First, information sharing among all levels of government remains a critical component of any effort to prevent terrorist attacks in the United States. At the federal level, the challenge of sharing information in a timely manner has been heightened with the transfer of immigration and border security responsibilities from the Department of Justice to the newly-created DHS. Without adequate information and intelligence, the ability of front-line employees to screen effectively those who seek to enter the country is limited. In this regard, our reviews have found that the INS's track record of implementing information technology systems is not encouraging.
Second, the country faces a significant challenge in creating an effective immigration screening mechanism while not unduly hindering the free flow of travelers and commerce into this country.
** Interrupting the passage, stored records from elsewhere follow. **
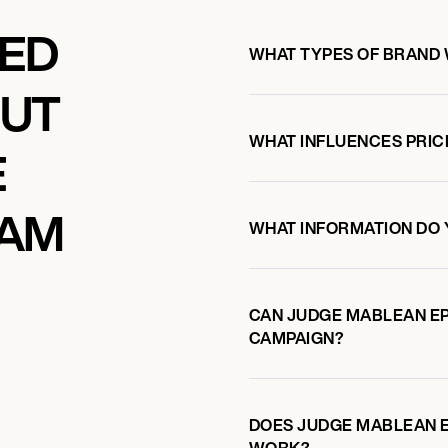
KED
WHAT TYPES OF BRAND
OUT
WHAT INFLUENCES PRIC
E
IAM
WHAT INFORMATION DO 
CAN JUDGE MABLEAN E
CAMPAIGN?
DOES JUDGE MABLEAN 
WORK?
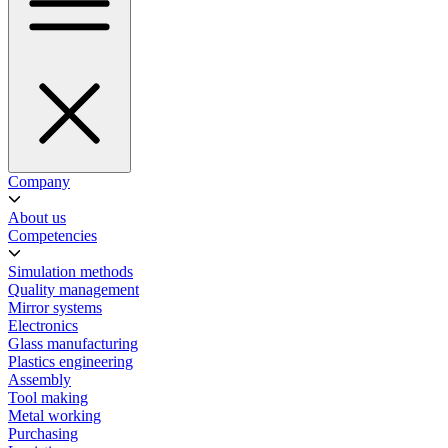
Company
About us
Competencies
Simulation methods
Quality management
Mirror systems
Electronics
Glass manufacturing
Plastics engineering
Assembly
Tool making
Metal working
Purchasing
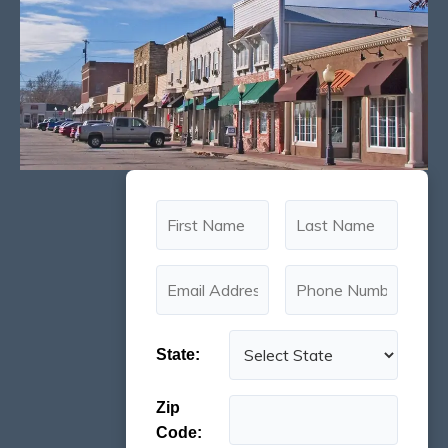
State:
Zip
Code:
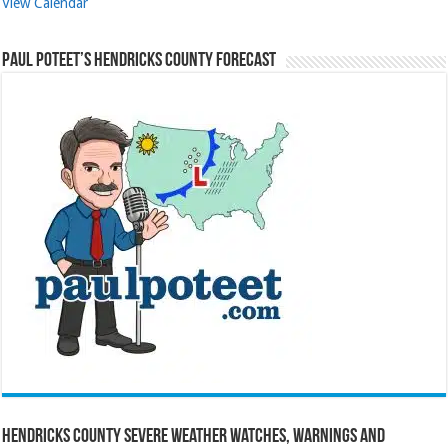
View Calendar
Paul Poteet’s Hendricks County Forecast
Hendricks County Severe Weather Watches, Warnings and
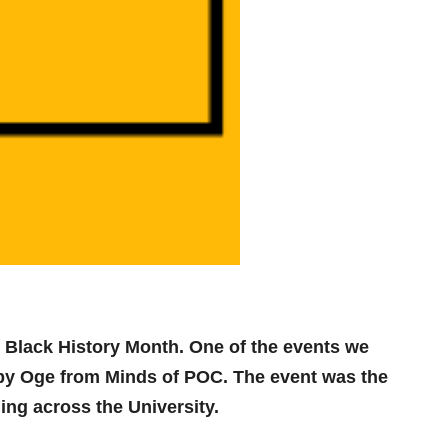
 Black History Month. One of the events we
d by Oge from Minds of POC. The event was the
ng across the University.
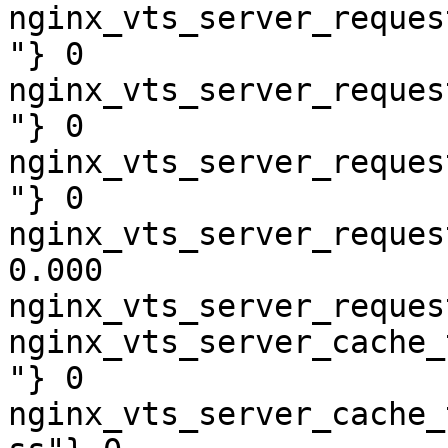
nginx_vts_server_reques
"} 0

nginx_vts_server_reques
"} 0

nginx_vts_server_reques
"} 0

nginx_vts_server_reques
0.000

nginx_vts_server_reques
nginx_vts_server_cache_
"} 0

nginx_vts_server_cache_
We must also consider ways to speed the flow of low-risk, pre-screened border crossers without compromising border security.
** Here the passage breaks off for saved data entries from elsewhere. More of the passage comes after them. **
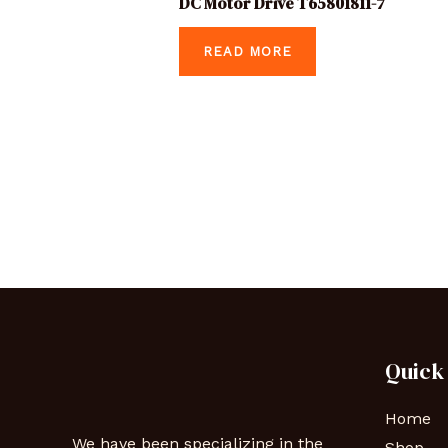
DC Motor Drive T65801811-7
READ MORE
Quick
Home
We have been specializing in the
Shop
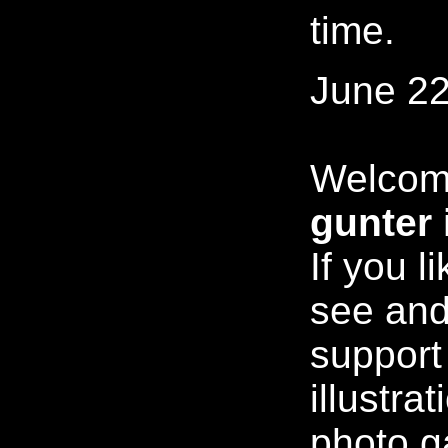
time.
June 22
Welcom
gunter 
If you l
see and
support
illustra
photo ga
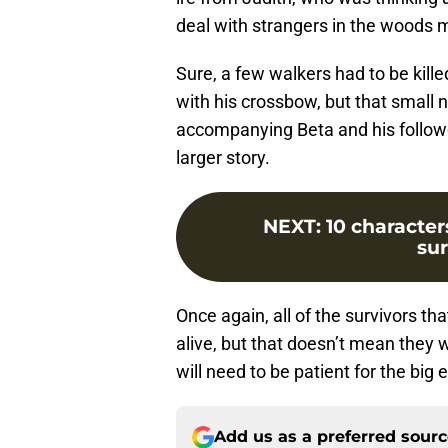
deal with strangers in the woods m
Sure, a few walkers had to be kill
with his crossbow, but that small
accompanying Beta and his follower
larger story.
NEXT
:
10 characte
su
Once again, all of the survivors th
alive, but that doesn’t mean they w
will need to be patient for the big e
Add us as a preferred sour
Third, the current systems for identifying when aliens enter and leave the country are clearly inadequate and in need of improvement. Implementing an effective tracking system for aliens is a daunting challenge and will require substantial efforts and a large investment of resources. Moreover, we believe the federal government needs to step up its efforts to create an effective enforcement program for identifying and removing aliens, particularly those who pose a threat to this country.
At the same time, we cannot ignore the important immigration benefit-related responsibilities that are a core part of the DHS's immigration functions. The DHS processes approximately 50 types of applications, ranging from applications for employment authorization, to change of status to permanent residence, to asylum and citizenship. Processing the millions of applications in a timely and consistent fashion has been a longstanding challenge for the INS, and now for the DHS. We believe that an enhanced focus on border security must not override these important service-related responsibilities.
Fourth, we encourage the National Commission to focus on the important but often overlooked issue of human capital. To fulfill its mission, the DHS must have a sufficient number of trained immigration staff and supervisors. Historically, we have found this to be a critical challenge for the INS. For example, the INS has had difficulty filling Border Patrol agent positions because of attrition rates among agents, delays in recruitment, and limitations in its training facilities. Like other parts of the federal government, the INS also has suffered from difficulties in attracting and retaining employees in information technology and computer security positions. In addition, past OIG reviews found the INS heavily relied on contractor support for many mission-critical functions such as information systems, records management, immigration service processing, and detention services, among others. The National Commission may want to examine these and other human capital issues as it conducts its work.
Fifth, the transfer of the INS to the DHS presents enormous management challenges. This transfer will not, in itself, resolve any of the issues I have identified here today. Solutions to border security and immigration issues will continue to require creativity, innovation, and aggressive management oversight. We encourage the National Commission to review this transfer to ensure that the DHS's essential border protection and immigration benefits functions are not negatively affected in the short run.
In sum, I believe that these border security issues identified today present many potential areas for the National Commission to examine and provide recommendations for improvement. Thank you for inviting me to testify about these issues, and I would be pleased to answer any questions.